These Regulations aim to provide a uniform and adequate level of safety which is commensurate with the inherent hazard presented by the transportation of radioactive material by land, sea and air. Primary consideration is placed on:
- The safety features which are required to be built into the design of the package and requirements for testing the package design, thus minimising the need for any special actions during carriage; and
- Operational requirements for the implementation of, and compliance with the requirements of the Regulations for testing the package design, thus minimising the need for any special actions during carriage
Transport means to move from any place, vehicle, vessel or aircraft to another place, vehicle, vessel or aircraft by road, rail, water or air and includes transport which is incidental to the use of the radioactive materials, such as carrying radiography devices to and from the operations site by the radiographer or carrying density measuring gauges to and from the construction site.
The Regulations are not intended to be applied to movements of radioactive material that forms an integral part of a means of transport, such as depleted uranium counterweights or tritium exit signs used in aircraft.
Any conveyance used for the transport of consumer products to the point of retail sale to a member of the public as an end user must meet the applicable requirements of the Regulations. This is to reduce the possibility that the transport of large quantities of individually exempted consumer products might fall outside the scope of these radiation regulations.
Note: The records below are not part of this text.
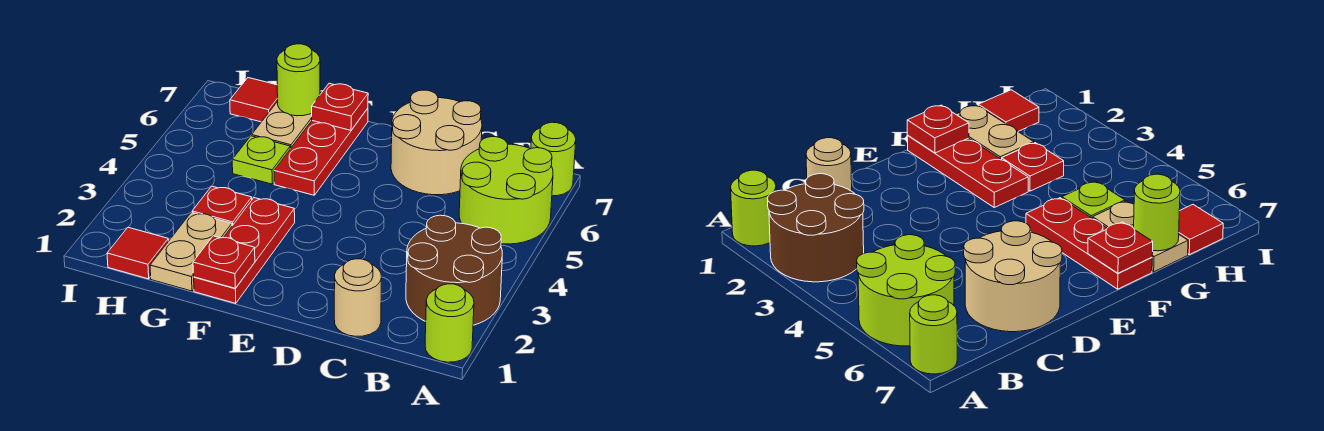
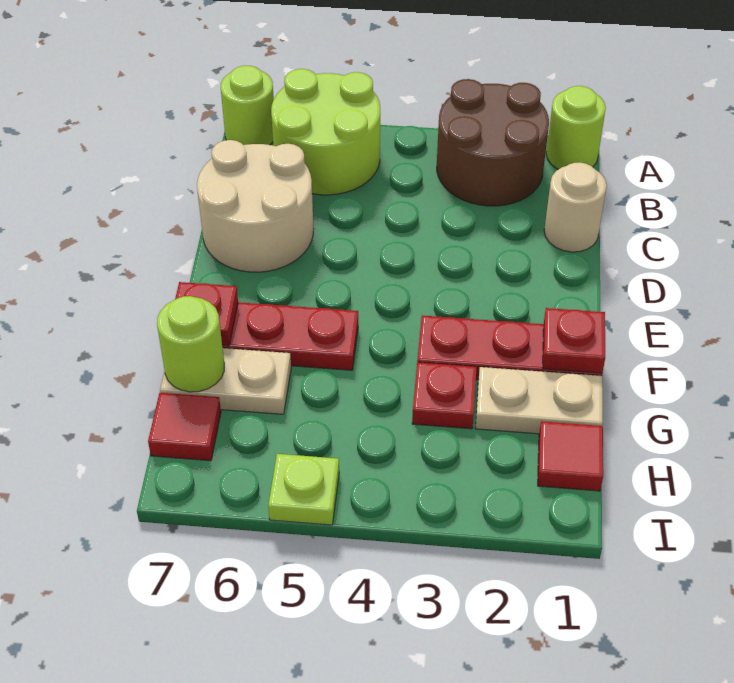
lime plate G5 level 1 -> lime plate I5 level 1

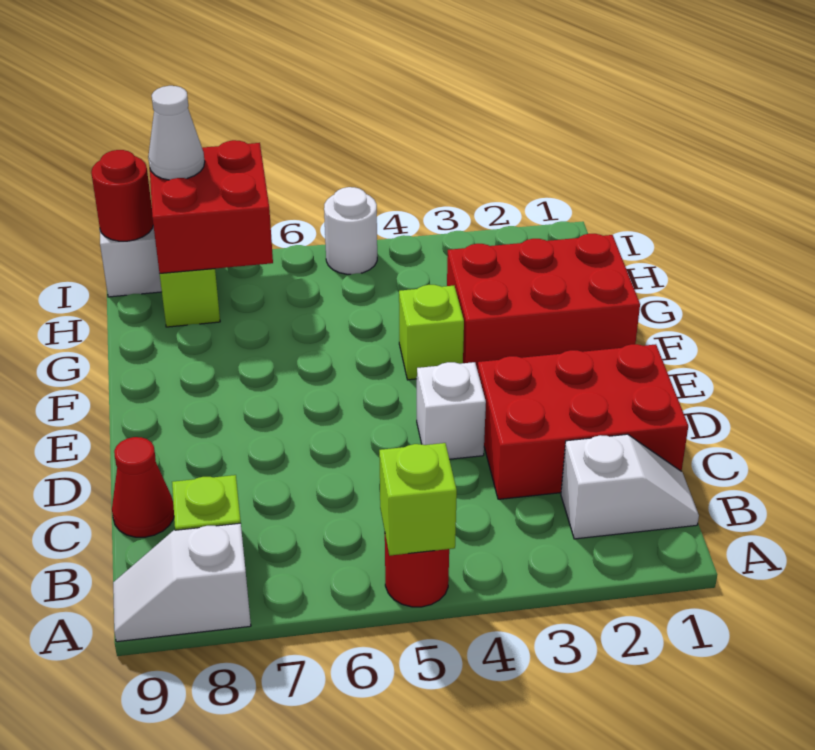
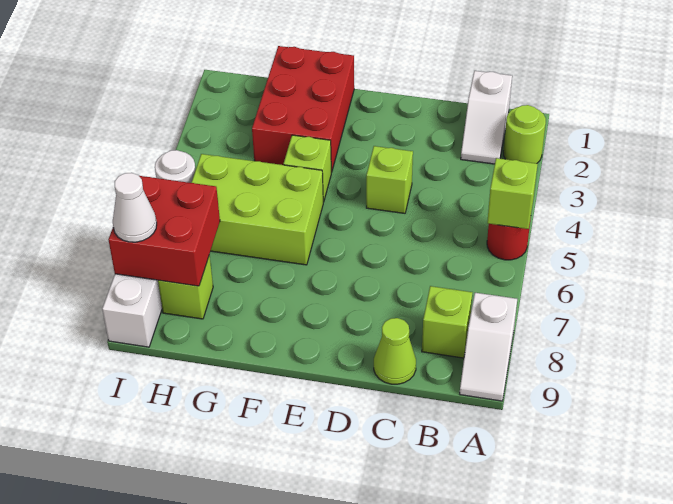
none -> lime round brick A2 level 1
white slope B1:B2 level 1 top 2 -> white slope B1:B2 level 1 top 1
red brick C1:D3 level 1 -> none
red cone C9 level 1 -> lime cone C9 level 1
white brick D4 level 1 -> lime brick D4 level 1
none -> lime brick F5:H6 level 1
red round brick I9 level 2 -> none

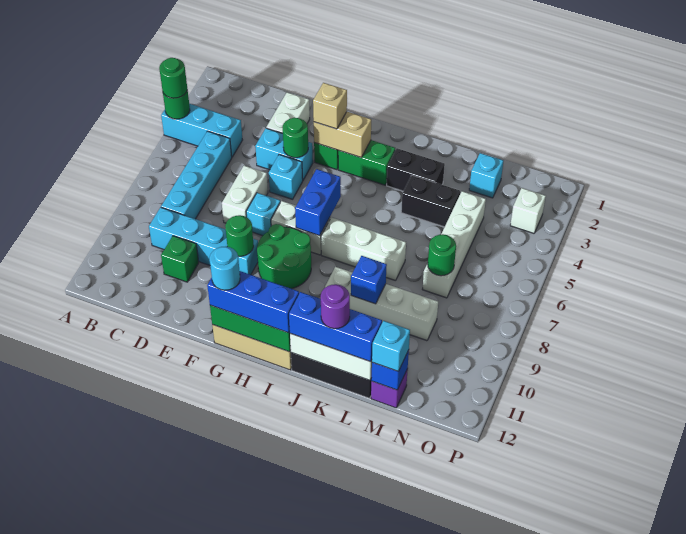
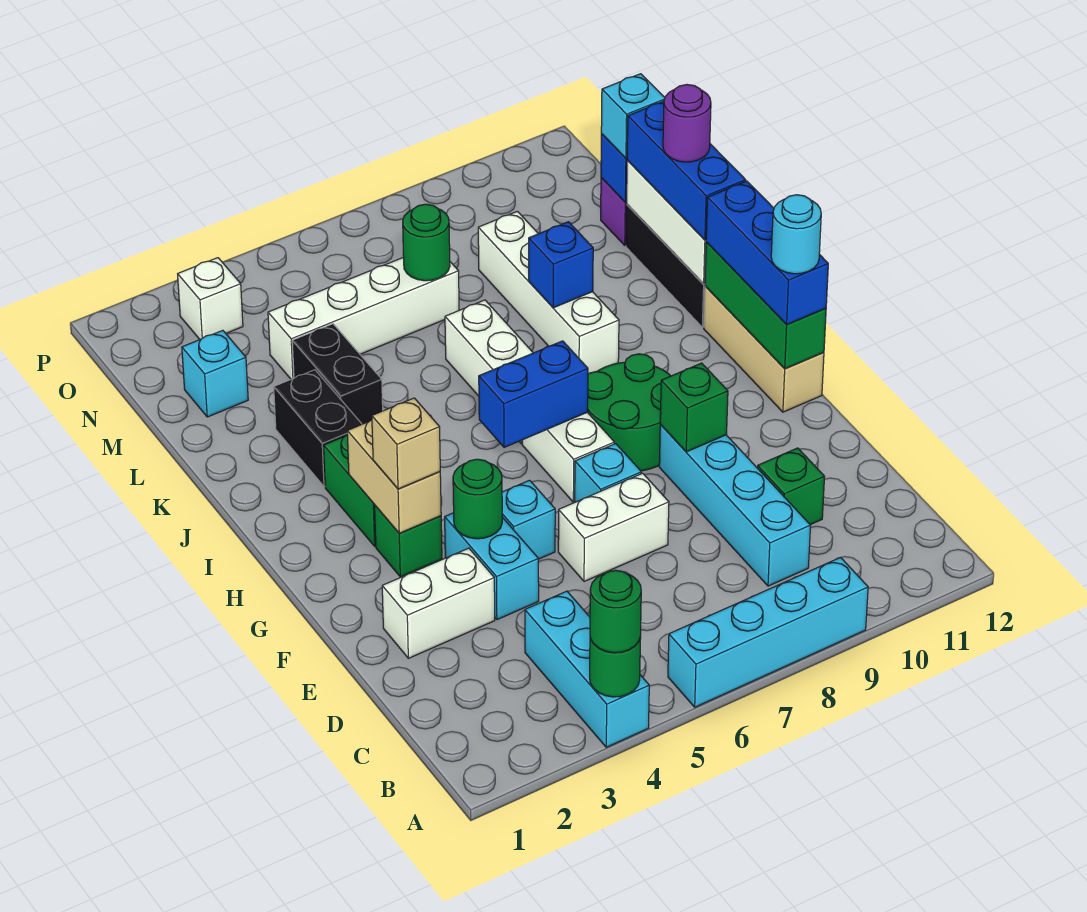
cyan brick C5:C8 level 1 -> cyan brick A6:A9 level 1
green round brick F9 level 2 -> green brick F9 level 2

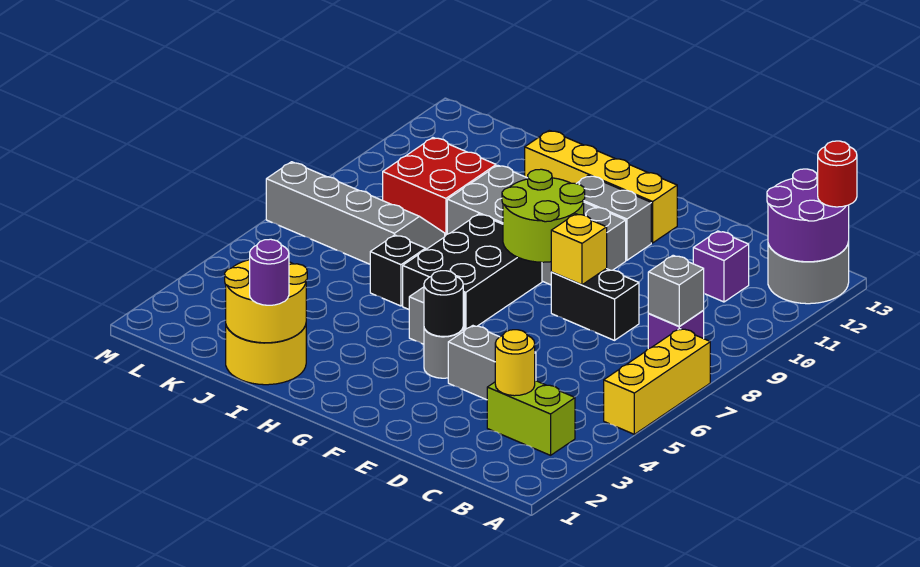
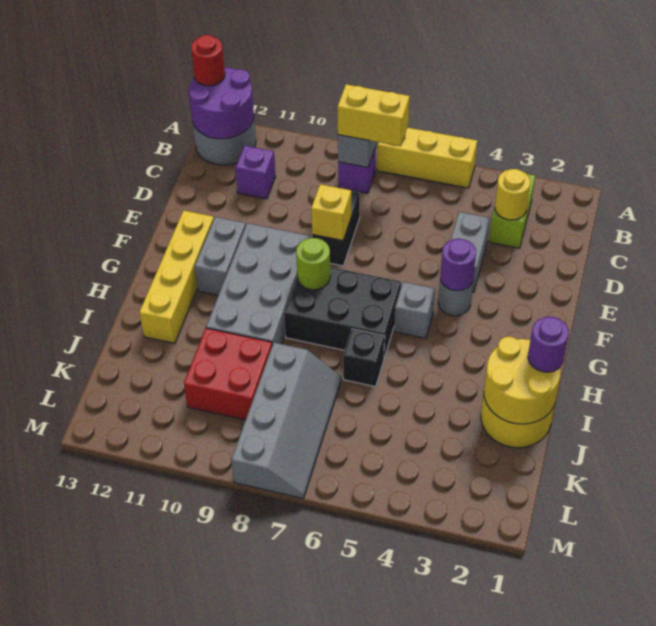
none -> yellow brick B7:B8 level 3
black round brick F4 level 2 -> purple round brick F4 level 2
lime round brick F8:G9 level 2 -> lime round brick G8 level 2
grey slope J7:M8 level 1 top 7 -> grey slope J7:M8 level 1 top 8

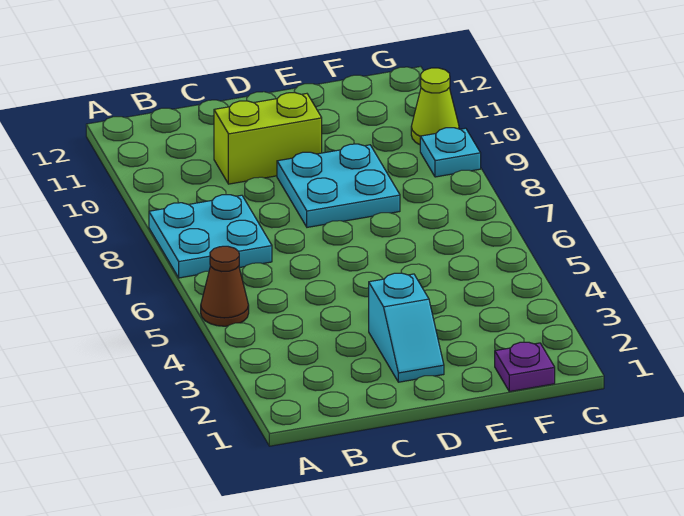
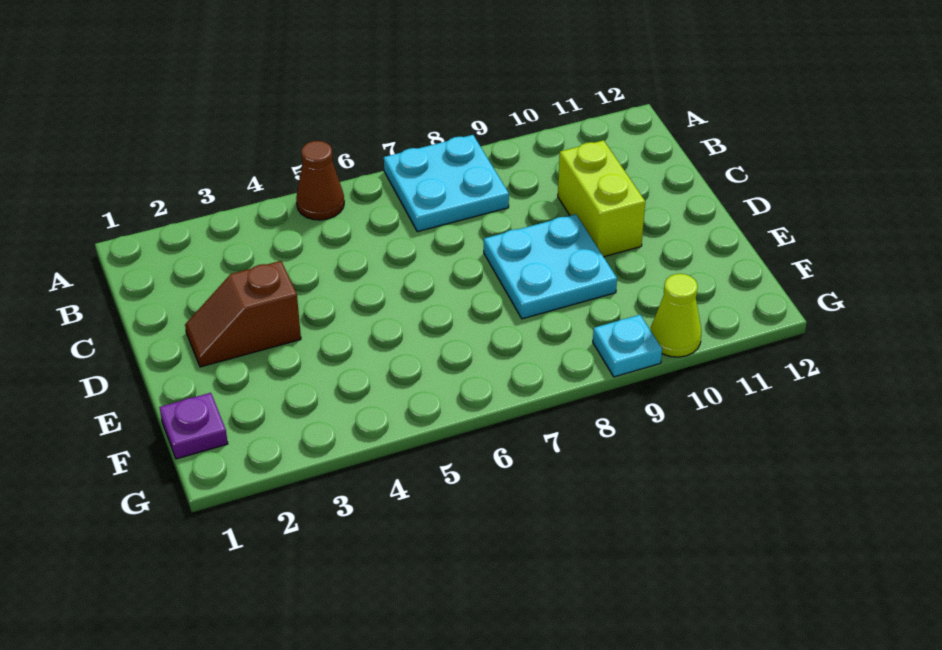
cyan slope D2:D3 level 1 top 3 -> brown slope D2:D3 level 1 top 3

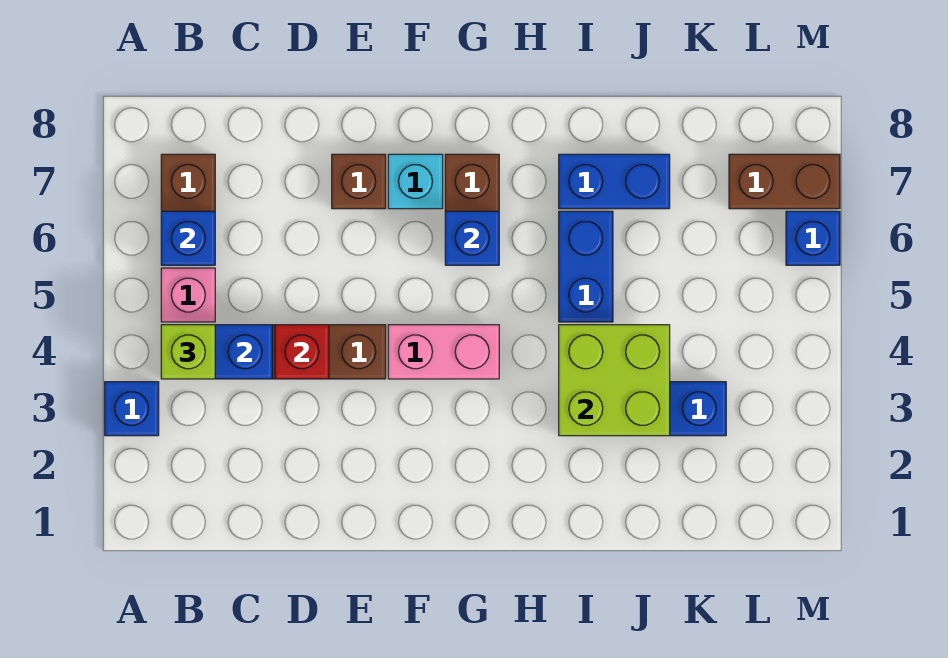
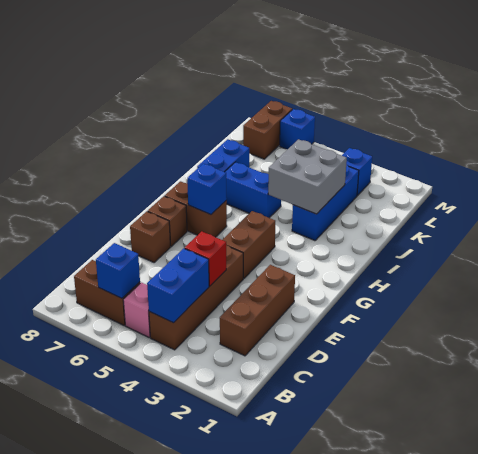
blue brick A3 level 1 -> blue brick L3 level 1
lime brick B4 level 3 -> none
none -> brown brick C2:E2 level 1
pink brick F4:G4 level 1 -> brown brick F4:G4 level 1
cyan brick F7 level 1 -> brown brick F7 level 1
lime brick I3:J4 level 2 -> grey brick I3:J4 level 2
Natural radioactive materials or ores which form part of the nuclear fuel cycle or which will be processed to use their radioactive properties need to comply with the radiation regulations.
To minimise the possibility of radioactive material packages losing their containment integrity owing to the interaction of the package with other dangerous goods, they should be kept segregated from other dangerous cargo during transport or storage.
The package design requirements for the various quantities and types of radionuclides are all given in these radiation regulations.